As Benedict Cumberbatch and the film’s director, Bill Condon, reveal in this short feature, the film is more about citizen journalism in the internet age with the title of the film taking it’s name from the phrase attributed to bloggers and online journalists who often position themselves as watchdogs to traditional media than it is about determining whether or not transparency in the form of Wikileaks is good or bad.
As you can see. they are clear from the outset that this is not a documentary but merely an attempt to show all sides of an issue in the form of a journalistic cinematic thriller. Besides Benedict Cumberbatch, the film boasts a stellar cast including Daniel Brühl, Stanley Tucci, Laura Linney and Peter Capaldi.

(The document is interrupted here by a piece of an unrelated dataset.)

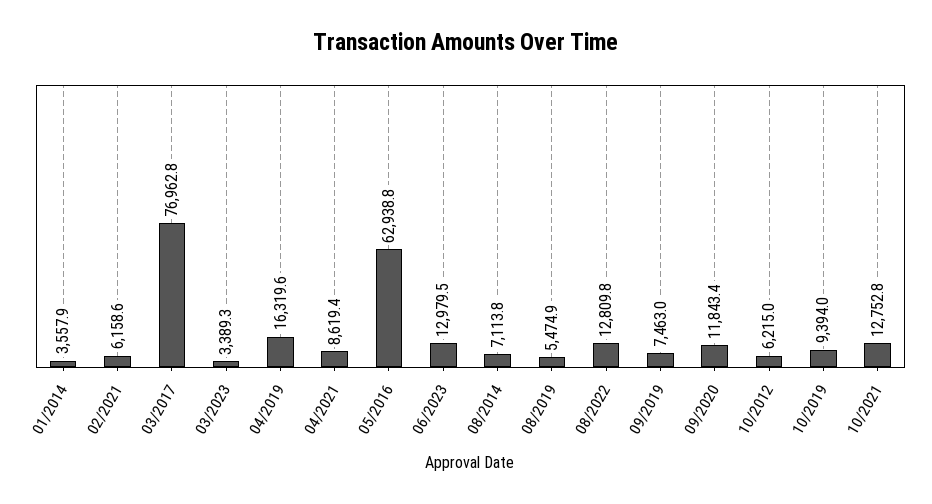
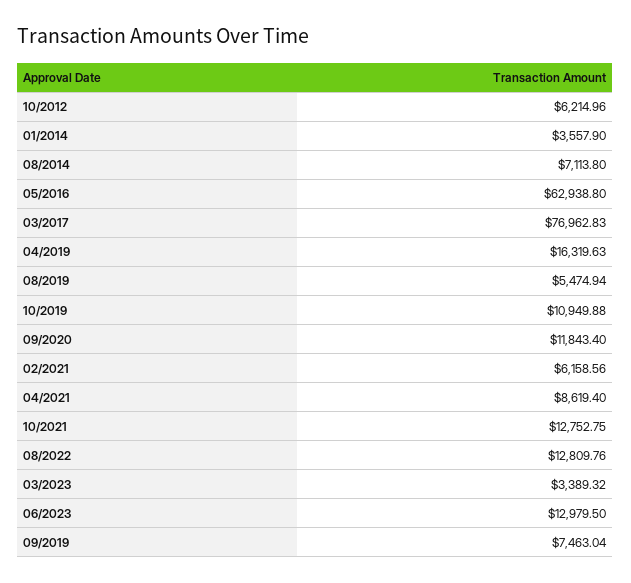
10/2019: 9394 -> 10949.88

Based, in part, on Daniel Domscheit-Berg’s book about Wikileaks and its founder, THE FIFTH ESTATE reveals the website’s central purpose to expose the deceptions and corruptions of power that, ultimately, turned the Internet upstart into the 21st century’s most fiercely debated organization. The story begins as WikiLeaks founder Julian Assange (Benedict Cumberbatch) and his colleague Daniel Domscheit-Berg (Daniel Brühl) team up to become underground watchdogs of the privileged and powerful. On a shoestring, they create a platform that allows whistleblowers to anonymously leak covert data, shining light on the dark recesses of government secrets and corporate crimes. Soon, they are breaking more hard news than the world’s most legendary media organizations combined. But its when Assange and Berg gain access to the biggest trove of confidential intelligence documents in U.S. history, that they begin to battle each other and raise the ultimate defining question of our time — what are the costs of keeping secrets in a free society, and what are the costs of exposing them?”
No matter what side you come down on with respect to Wikileaks and/or Julian Assange, this really looks like it will be worth the time and effort to see.